Satellite imagery shows damage to Iran’s nuclear program, but experts say it’s not destroyed: “Iran had more than 600 kilograms of enriched uranium,” says Albright
“I think you have to assume that significant amounts of this enriched uranium still exist, so this is not over by any means,” agrees David Albright, the president of the Institute for Science and International Security, which has closely tracked Iran’s nuclear program for years.
The International Atomic Energy Agency had assessed that Iran has more than 400 kilograms of 60% enriched uranium 235 — enough for around ten bombs, according to independent experts. Albright says that small containers that could fit into a car are where the 60% enriched uranium is taken.
But as evidence that the strikes may have missed the uranium stocks, both Albright and Lewis point to commercial satellite imagery from the days before the strike. The images show trucks at two key sites — Isfahan and Fordo. It is possible that the sealed tunnels serve as entrances to underground facilities used to store atomic bomb material in the event of an American attack.
Both Lewis and Albright say that the strikes themselves may well have been effective, although it is difficult to say for sure. Satellite imagery shows holes around Fordo, and ashy debris over the entire site. Albright believes that bunker-busters were used to try and strike at the enrichment facility’s ventilation system, along with the main hall where uranium-enriching centrifuges were kept.
Source: Satellites show damage to Iran’s nuclear program, but experts say it’s not destroyed
U.S. bombing attacks on Iran’s nuclear facilities are not going to stop the invasion of Iran, according to the International Atomic Energy Agency
“Iran’s nuclear ambitions have been obliterated,” Secretary of Defense Pete Hegseth said during a Pentagon press conference on Sunday. “The operation President Trump planned was bold and it was brilliant.”
The U.S. launched two dozen missiles at the same time as the bombings.
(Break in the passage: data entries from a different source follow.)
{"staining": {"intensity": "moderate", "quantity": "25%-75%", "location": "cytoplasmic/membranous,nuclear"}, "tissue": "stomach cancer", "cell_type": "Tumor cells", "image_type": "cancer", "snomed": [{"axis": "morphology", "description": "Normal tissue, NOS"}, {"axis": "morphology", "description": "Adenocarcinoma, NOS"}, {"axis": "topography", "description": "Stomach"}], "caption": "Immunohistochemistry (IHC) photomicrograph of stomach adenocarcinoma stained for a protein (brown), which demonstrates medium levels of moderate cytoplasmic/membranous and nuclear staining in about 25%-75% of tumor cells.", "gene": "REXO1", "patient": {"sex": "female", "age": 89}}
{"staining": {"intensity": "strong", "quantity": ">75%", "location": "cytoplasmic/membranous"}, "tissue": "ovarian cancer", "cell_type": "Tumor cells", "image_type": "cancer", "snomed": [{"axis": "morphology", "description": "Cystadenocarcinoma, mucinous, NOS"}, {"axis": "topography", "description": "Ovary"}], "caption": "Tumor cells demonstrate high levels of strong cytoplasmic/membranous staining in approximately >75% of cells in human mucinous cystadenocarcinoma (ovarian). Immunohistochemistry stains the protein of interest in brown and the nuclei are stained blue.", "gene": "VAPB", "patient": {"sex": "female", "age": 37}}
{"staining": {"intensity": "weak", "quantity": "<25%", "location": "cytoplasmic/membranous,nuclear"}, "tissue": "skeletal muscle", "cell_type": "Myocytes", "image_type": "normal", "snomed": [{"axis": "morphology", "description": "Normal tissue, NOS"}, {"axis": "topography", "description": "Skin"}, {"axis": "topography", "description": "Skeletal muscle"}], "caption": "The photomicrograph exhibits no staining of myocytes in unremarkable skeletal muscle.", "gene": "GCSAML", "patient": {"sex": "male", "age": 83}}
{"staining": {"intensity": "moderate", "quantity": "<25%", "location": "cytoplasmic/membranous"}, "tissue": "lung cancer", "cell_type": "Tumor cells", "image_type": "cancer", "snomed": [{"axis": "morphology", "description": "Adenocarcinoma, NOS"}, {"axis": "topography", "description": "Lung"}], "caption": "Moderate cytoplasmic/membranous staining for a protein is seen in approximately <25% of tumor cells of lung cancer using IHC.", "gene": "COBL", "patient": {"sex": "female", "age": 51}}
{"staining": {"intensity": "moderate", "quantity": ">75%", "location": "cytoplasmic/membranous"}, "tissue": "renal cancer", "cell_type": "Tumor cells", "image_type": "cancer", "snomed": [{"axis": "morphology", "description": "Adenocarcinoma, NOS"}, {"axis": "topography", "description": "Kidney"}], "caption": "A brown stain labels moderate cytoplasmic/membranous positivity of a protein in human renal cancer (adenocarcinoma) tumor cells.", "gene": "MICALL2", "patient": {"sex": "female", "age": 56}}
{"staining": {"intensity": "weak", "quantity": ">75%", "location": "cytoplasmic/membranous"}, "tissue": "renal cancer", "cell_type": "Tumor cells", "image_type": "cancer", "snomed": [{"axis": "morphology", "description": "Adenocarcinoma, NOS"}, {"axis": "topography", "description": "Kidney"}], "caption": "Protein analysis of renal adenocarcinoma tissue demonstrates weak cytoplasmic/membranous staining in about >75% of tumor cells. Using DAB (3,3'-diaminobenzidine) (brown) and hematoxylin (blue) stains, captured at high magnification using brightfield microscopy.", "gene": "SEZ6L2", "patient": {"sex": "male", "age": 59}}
Those weapons hit buildings and tunnel entrances at a third nuclear site at Isfahan.
“At the end of the day there are some really important things that haven’t been hit,” says Jeffrey Lewis, a professor at the Middlebury Institute of International Studies at Monterey, who tracks Iran’s nuclear facilities. This is an incomplete strike if this ends here.
U.S. officials say that strikes conducted on three key Iranian nuclear sites have devastated its nuclear program, but independent experts analyzing commercial satellite imagery say the nation’s long-running nuclear enterprise is far from destroyed.
The statement was put out by the International Atomic Energy Agency. Rafael Mariano Grossi, the agency’s Director General, said that “as of this time, we don’t expect that there will be any health consequences for people or the environment outside the targeted sites.”
According to the agency, the sites hit by the US bombs contained nuclear material which was enriched to different levels. At least, that’s the most recent information it had verified “before the attacks on Iran began on 13 June.”
The Union of Concerned Scientists in Washington, D.C. says that the types of radioactivity found at this type of facility are at the lowest level of risk.
What’s more, these facilities would have mostly been working with uranium in the form of a gas called uranium hexafluoride. The molecules of this gas are big and heavy. That means when a container that holds this gas gets ruptured, the gas doesn’t travel far through the air, according to Emily Caffrey, a health physics expert at the University of Alabama at Birmingham.
Earlier this month, when an attack by Israel damaged the aboveground portion of the Natanz Fuel Enrichment Plant, the level of radioactivity outside the site “remained unchanged and at normal levels, indicating no external radiological impact to the population or the environment from this event,” the IAEA reported.
In the past, the IAEA’s Director General has voiced his opposition to military attacks on Iran’s nuclear sites, saying that “though they have not so far led to a radiological release affecting the public, there is a danger this could occur.”
Neighboring countries have been watching the situation closely, according to a statement put out by the government of Kuwait, which cited the Gulf Cooperation Council (GCC) as saying on Sunday that “no abnormal radiation levels have been detected in any of the member states.”
“Monitoring of the situation and its developments will continue through established surveillance and early warning systems,” the statement said, “and reports will be issued regularly.”